The Naked Gun 33 1/3 wraps up one of the most hilarious trilogys that I can think of, though the reins are now in Director Peter Segal’s hands. Segal stays with Zucker’s directing style and keep the slapstick to an all-time high and it might as well be Zucker directing. Segal, better known for directing “Tommy Boy” got a good taste of what a hit feels like, as this was fairly successful at the box office. In my opinion, I will always think of this as O.J.’s last movie, rather than the ending of the “Naked Gun” series…but that’s just me.
Video: How does it look?
We’ve got good news and bad. The good news first! I’m pleased to say that the final installment in this trilogy looks better than its predecessors. That’s to say that the 1.85:1 AVC HD image looks a bit cleaner, sharper edges and an overall better image quality. The bad is that this, like the others, have not benefitted from any sort of restoration or new transfers. Granted, I realize these films aren’t Citizen Kane, but the fan base is pretty robust nonetheless. Suffice it to say that the same problems persist that were present in the previous DVD release. It’s about as half-assed effort as one could imagine from a major studio.
Audio: How does it sound?
A remixed, but very active DTS HD Master Audio mix has been included which replaces the previous Dolby Digital track found on the DVD. There are a few explosions and surround effects that make it stand out as compared to the others, and the dialogue sounds natural and very clean as well. While most of the action takes place within the front three channels, certain scenes make theirselves known with a very powerful soundtrack. Comedies are known for being dialogue-driven, but this has the best of both worlds.
Supplements: What are the extras?
Again, like The Naked Gun 2 1/2: The Smell of Fear, all of the supplements that were present on the DVD are gone. That’s a few trailers and a commentary track. Hmmm…
The Bottom Line
The Naked Gun films will forever stand as a part of my childhood and into my teen years and are some of the funniest that I’ve seen. While it’s nice to have these on Blu-ray, it’s sad that absolutely no effort was put into these discs at all and supplements were not only added, but actually taken off these discs from the previous DVD’s. That’s a head scratcher.

### [Dataset excerpts]
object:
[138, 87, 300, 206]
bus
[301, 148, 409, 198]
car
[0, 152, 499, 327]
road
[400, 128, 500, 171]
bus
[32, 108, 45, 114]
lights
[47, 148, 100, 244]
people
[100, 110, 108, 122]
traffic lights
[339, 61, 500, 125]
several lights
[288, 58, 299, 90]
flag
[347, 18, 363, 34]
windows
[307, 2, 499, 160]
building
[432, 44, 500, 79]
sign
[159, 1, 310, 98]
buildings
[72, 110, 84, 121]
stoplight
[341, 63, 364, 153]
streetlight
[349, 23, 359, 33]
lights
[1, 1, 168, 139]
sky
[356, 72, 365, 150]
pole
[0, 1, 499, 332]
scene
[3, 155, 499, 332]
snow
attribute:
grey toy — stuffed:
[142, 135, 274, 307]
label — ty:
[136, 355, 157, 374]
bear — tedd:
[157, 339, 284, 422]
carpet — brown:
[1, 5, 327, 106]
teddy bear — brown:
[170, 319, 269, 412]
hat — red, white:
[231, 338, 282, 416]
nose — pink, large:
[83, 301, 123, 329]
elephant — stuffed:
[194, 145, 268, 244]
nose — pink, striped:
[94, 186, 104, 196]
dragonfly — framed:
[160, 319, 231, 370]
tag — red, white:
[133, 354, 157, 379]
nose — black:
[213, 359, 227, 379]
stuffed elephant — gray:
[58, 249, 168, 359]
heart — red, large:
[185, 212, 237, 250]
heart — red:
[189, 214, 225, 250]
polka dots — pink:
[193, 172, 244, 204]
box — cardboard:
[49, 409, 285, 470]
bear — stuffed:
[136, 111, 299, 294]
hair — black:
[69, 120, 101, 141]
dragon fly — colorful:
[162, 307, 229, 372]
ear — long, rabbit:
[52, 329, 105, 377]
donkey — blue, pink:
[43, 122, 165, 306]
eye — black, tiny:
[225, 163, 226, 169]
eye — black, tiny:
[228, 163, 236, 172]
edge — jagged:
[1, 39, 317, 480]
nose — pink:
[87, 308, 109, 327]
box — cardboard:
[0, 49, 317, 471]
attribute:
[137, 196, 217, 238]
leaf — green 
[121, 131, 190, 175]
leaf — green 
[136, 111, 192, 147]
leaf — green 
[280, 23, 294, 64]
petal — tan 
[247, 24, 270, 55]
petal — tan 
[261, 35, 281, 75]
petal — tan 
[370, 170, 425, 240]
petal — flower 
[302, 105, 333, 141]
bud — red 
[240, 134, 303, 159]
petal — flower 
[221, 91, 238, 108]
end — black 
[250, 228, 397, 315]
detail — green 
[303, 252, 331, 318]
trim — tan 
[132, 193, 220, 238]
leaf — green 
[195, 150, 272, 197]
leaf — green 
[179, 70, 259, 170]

### [Instructions]
A: In the review, what kind of audio mix replaces the Dolby Digital track from the DVD?
B: Quote the stretch of the review from "We’ve got good" through "a major studio.".

### [Responses by item number]
A: A remixed DTS HD Master Audio mix.

B:
We’ve got good news and bad. The good news first! I’m pleased to say that the final installment in this trilogy looks better than its predecessors. That’s to say that the 1.85:1 AVC HD image looks a bit cleaner, sharper edges and an overall better image quality. The bad is that this, like the others, have not benefitted from any sort of restoration or new transfers. Granted, I realize these films aren’t Citizen Kane, but the fan base is pretty robust nonetheless. Suffice it to say that the same problems persist that were present in the previous DVD release. It’s about as half-assed effort as one could imagine from a major studio.